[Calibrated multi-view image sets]
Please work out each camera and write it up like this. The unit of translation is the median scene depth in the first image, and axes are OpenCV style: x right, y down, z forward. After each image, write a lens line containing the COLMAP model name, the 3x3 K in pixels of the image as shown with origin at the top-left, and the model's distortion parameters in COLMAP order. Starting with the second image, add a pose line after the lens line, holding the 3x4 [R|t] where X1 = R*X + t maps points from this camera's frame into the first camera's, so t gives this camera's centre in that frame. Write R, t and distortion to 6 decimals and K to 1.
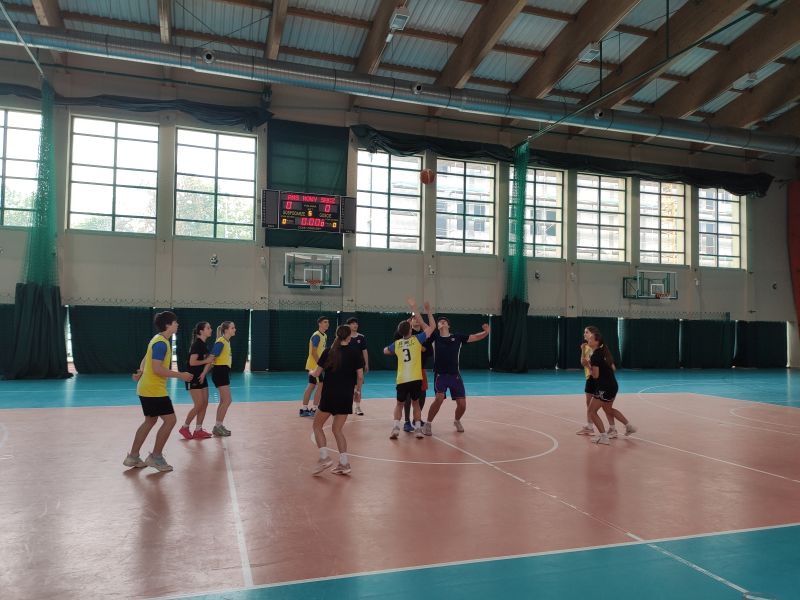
lens RADIAL K [[596.1, 0, 389.8], [0, 596.1, 296.8], [0, 0, 1]] dist [0.078465, -0.100861]
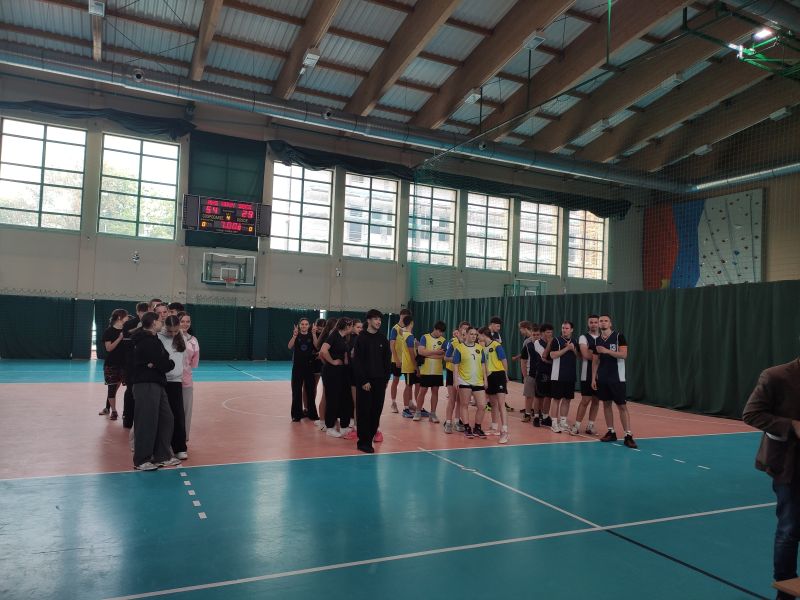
lens RADIAL K [[596.1, 0, 389.8], [0, 596.1, 296.8], [0, 0, 1]] dist [0.078465, -0.100861]
pose [[0.990727, 0.028839, 0.132772, 0.019601], [-0.029112, 0.999576, 0.000114, -0.001791], [-0.132712, -0.003979, 0.991147, -0.138342]]
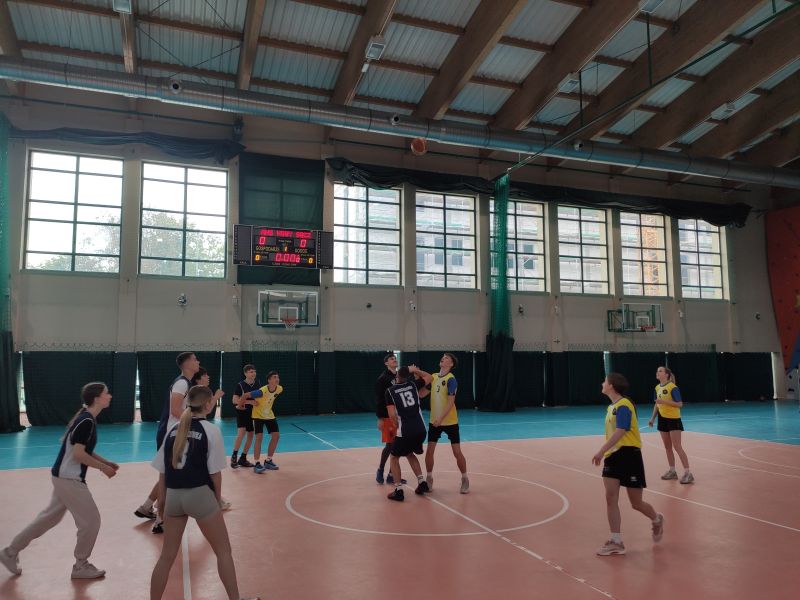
lens RADIAL K [[596.1, 0, 389.8], [0, 596.1, 296.8], [0, 0, 1]] dist [0.078465, -0.100861]
pose [[0.999099, -0.016781, 0.038972, -0.004283], [0.019080, 0.998053, -0.059383, -0.003162], [-0.037900, 0.060073, 0.997474, 0.045849]]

§ **Aim of the task**: Can you repeat every line above word for word, leaving the pictures out?

§ **Response box**:
Please work out each camera and write it up like this. The unit of translation is the median scene depth in the first image, and axes are OpenCV style: x right, y down, z forward. After each image, write a lens line containing the COLMAP model name, the 3x3 K in pixels of the image as shown with origin at the top-left, and the model's distortion parameters in COLMAP order. Starting with the second image, add a pose line after the lens line, holding the 3x4 [R|t] where X1 = R*X + t maps points from this camera's frame into the first camera's, so t gives this camera's centre in that frame. Write R, t and distortion to 6 decimals and K to 1.
lens RADIAL K [[596.1, 0, 389.8], [0, 596.1, 296.8], [0, 0, 1]] dist [0.078465, -0.100861]
lens RADIAL K [[596.1, 0, 389.8], [0, 596.1, 296.8], [0, 0, 1]] dist [0.078465, -0.100861]
pose [[0.990727, 0.028839, 0.132772, 0.019601], [-0.029112, 0.999576, 0.000114, -0.001791], [-0.132712, -0.003979, 0.991147, -0.138342]]
lens RADIAL K [[596.1, 0, 389.8], [0, 596.1, 296.8], [0, 0, 1]] dist [0.078465, -0.100861]
pose [[0.999099, -0.016781, 0.038972, -0.004283], [0.019080, 0.998053, -0.059383, -0.003162], [-0.037900, 0.060073, 0.997474, 0.045849]]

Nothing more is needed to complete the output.